Given a class like this that uses a magic getter...

class User {
    public function __construct(
        private array $data
    ) {}

    public function __get(string $property): mixed {
        return $this->data[$property] ?? "Property '$property' does not exist.";
    }
}

...with...

$user = new User(["name" => "Foo"]);

...i would expect the following template to output "Foo" and not nothing.

{{ user.name }}

How to reproduce the bug

Try to access any property of any class with a magic getter.
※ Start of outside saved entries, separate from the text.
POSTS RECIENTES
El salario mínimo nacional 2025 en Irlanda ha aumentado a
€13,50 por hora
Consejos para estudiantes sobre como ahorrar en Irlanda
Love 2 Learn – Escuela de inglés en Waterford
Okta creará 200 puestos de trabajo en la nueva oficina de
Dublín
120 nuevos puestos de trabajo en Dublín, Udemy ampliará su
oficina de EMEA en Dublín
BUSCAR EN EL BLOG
The models in Laravel use magic getters and setters:
https://github.com/illuminate/database/blob/ab85fdb286ba05bb735ea7d2a01bcdb2938ac609/Eloquent/Model.php#L2273-L2282

So here is a basic example using Laravel and keepsuit/laravel-liquid

// routes/web.php

Route::get('/', function () {
    return view('home', [
        'user' => User::first()
    ]);
});
{% # resources/views/home.liquid %}

{{ user.name }}

Package Version

v0.8.0

PHP Version

8.3.0

Which operating systems does with happen with?

No response

Notes

The reason for why this fails lies in internalContextLookup() of the RenderContext class:

is_object($scope) && property_exists($scope, (string) $key) => $scope->{$key},

The call to property_exists() only works for actual class properties. For magic / virtual properties it will always return false.

But maybe we can work around this with isset()? Unlike property_exists() it can work in conjunction with magic properties as its behavior in such cases can be defined via __isset().
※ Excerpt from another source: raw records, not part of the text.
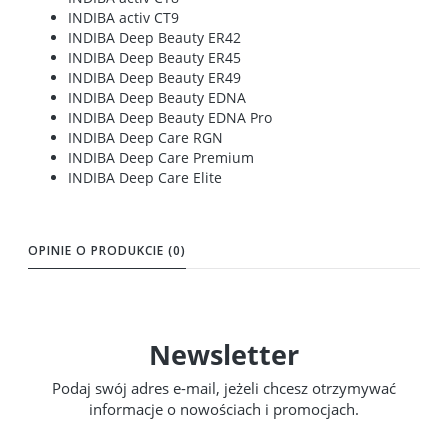
INDIBA activ CT9
INDIBA Deep Beauty ER42
INDIBA Deep Beauty ER45
INDIBA Deep Beauty ER49
INDIBA Deep Beauty EDNA
INDIBA Deep Beauty EDNA Pro
INDIBA Deep Care RGN
INDIBA Deep Care Premium
INDIBA Deep Care Elite
OPINIE O PRODUKCIE (0)
Newsletter
Podaj swój adres e-mail, jeżeli chcesz otrzymywać
informacje o nowościach i promocjach.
An alternative lookup using isset() might look something like this:

- is_object($scope) && property_exists($scope, (string) $key) => $scope->{$key}, 
+ is_object($scope) && (isset($scope->$key) || is_null($scope->$key ?? false)) => $scope->{$key}, 

But maybe that line should be broken out into its own method as it is getting a bit complicated 😅

Basically I am checking if the property is set or if it is null (as isset() returns false for null values). The weird null coalescing operator is there to prevent errors in case the property really is undefined.